### Material supplied
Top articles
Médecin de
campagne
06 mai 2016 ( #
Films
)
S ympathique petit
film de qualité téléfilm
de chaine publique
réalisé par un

==

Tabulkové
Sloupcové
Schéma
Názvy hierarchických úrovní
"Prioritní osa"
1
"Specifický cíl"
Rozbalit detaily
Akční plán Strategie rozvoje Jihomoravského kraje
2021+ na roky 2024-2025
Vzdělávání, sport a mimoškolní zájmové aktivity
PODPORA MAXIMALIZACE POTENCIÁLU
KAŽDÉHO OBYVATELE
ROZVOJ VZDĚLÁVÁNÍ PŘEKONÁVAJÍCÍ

### About this task
Copy the material word for word, from the line with "Top articles" to the line with "réalisé par un". Include both of those lines.

### Task solution
Top articles
Médecin de
campagne
06 mai 2016 ( #
Films
)
S ympathique petit
film de qualité téléfilm
de chaine publique
réalisé par un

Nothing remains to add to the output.